*Text segment*.
┏━━

Microsoft is currently in the middle of a Phase 2 investigation from the UK’s Competition and Markets Authority, as announced in early September, over concerns regarding Activision Blizzard’s prominence in the international video game industry.

In its initial Phase 2 submission earlier this month, as reported by The Verge, Microsoft laid out several benefits it receives from the Activision Blizzard acquisition. This included the reveal that it plans to build a “new Xbox Mobile Platform” with the “Open App Store Principles” it announced in February.

That “Xbox Store” will then use “well-known and popular content” to draw people into its standalone Xbox Store and away from competitors such as Apple and Google.

┗━━

*Records*.
┏━━

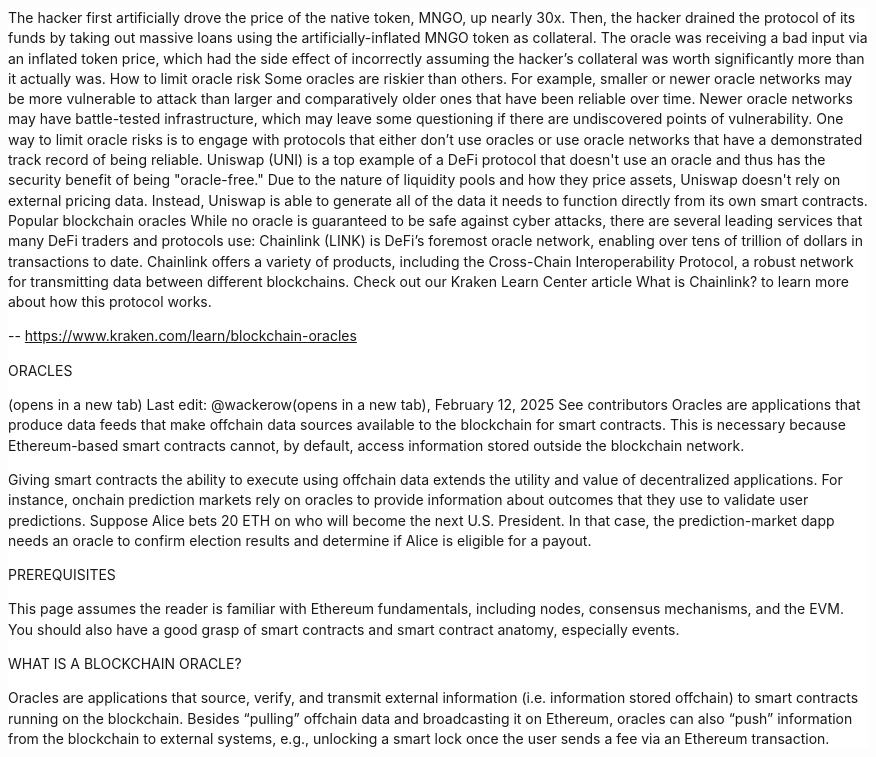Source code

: The hacker first artificially drove the price of the native token, MNGO, up nearly 30x. Then, the hacker drained the protocol of its funds by taking out massive loans using the artificially-inflated MNGO token as collateral.
The oracle was receiving a bad input via an inflated token price, which had the side effect of incorrectly assuming the hacker’s collateral was worth significantly more than it actually was.
How to limit oracle risk
Some oracles are riskier than others. For example, smaller or newer oracle networks may be more vulnerable to attack than larger and comparatively older ones that have been reliable over time.
Newer oracle networks may have battle-tested infrastructure, which may leave some questioning if there are undiscovered points of vulnerability.
One way to limit oracle risks is to engage with protocols that either don’t use oracles or use oracle networks that have a demonstrated track record of being reliable.
Uniswap (UNI) is a top example of a DeFi protocol that doesn't use an oracle and thus has the security benefit of being "oracle-free."
Due to the nature of liquidity pools and how they price assets, Uniswap doesn't rely on external pricing data. Instead, Uniswap is able to generate all of the data  it needs to function directly from its own smart contracts.
Popular blockchain oracles
While no oracle is guaranteed to be safe against cyber attacks, there are several leading services that many DeFi traders and protocols use:
Chainlink (LINK) is DeFi’s foremost oracle network, enabling over tens of trillion of dollars in transactions to date. Chainlink offers a variety of products, including the Cross-Chain Interoperability Protocol, a robust network for transmitting data between different blockchains. Check out our Kraken Learn Center article What is Chainlink? to learn more about how this protocol works.

-- https://www.kraken.com/learn/blockchain-oracles

ORACLES

(opens in a new tab)
Last edit: @wackerow(opens in a new tab), February 12, 2025
See contributors
Oracles are applications that produce data feeds that make offchain data sources available to the blockchain for smart contracts. This is necessary because Ethereum-based smart contracts cannot, by default, access information stored outside the blockchain network.

Giving smart contracts the ability to execute using offchain data extends the utility and value of decentralized applications. For instance, onchain prediction markets rely on oracles to provide information about outcomes that they use to validate user predictions. Suppose Alice bets 20 ETH on who will become the next U.S. President. In that case, the prediction-market dapp needs an oracle to confirm election results and determine if Alice is eligible for a payout.

PREREQUISITES

This page assumes the reader is familiar with Ethereum fundamentals, including nodes, consensus mechanisms, and the EVM. You should also have a good grasp of smart contracts and smart contract anatomy, especially events.

WHAT IS A BLOCKCHAIN ORACLE?

Oracles are applications that source, verify, and transmit external information (i.e. information stored offchain) to smart contracts running on the blockchain. Besides “pulling” offchain data and broadcasting it on Ethereum, oracles can also “push” information from the blockchain to external systems, e.g., unlocking a smart lock once the user sends a fee via an Ethereum transaction.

┗━━

*Task set*.
a – Decide whether each statement agrees with the Microsoft and Activision Blizzard text above, answering yes or no and quoting the words of the text that settle it: (i) The UK's Competition and Markets Authority announced its Phase 2 investigation in early September. (ii) Microsoft announced its "Open App Store Principles" in March. (iii) The planned store is meant to draw people away from competitors such as Apple and Google.
b – Reproduce the Microsoft and Activision Blizzard text above word for word, everything from "In its initial" down to "announced in February.".

*Task-by-task answers*.
a –
(i) Yes: "a Phase 2 investigation from the UK’s Competition and Markets Authority, as announced in early September"
(ii) No: "the “Open App Store Principles” it announced in February"
(iii) Yes: "away from competitors such as Apple and Google"

b –
In its initial Phase 2 submission earlier this month, as reported by The Verge, Microsoft laid out several benefits it receives from the Activision Blizzard acquisition. This included the reveal that it plans to build a “new Xbox Mobile Platform” with the “Open App Store Principles” it announced in February.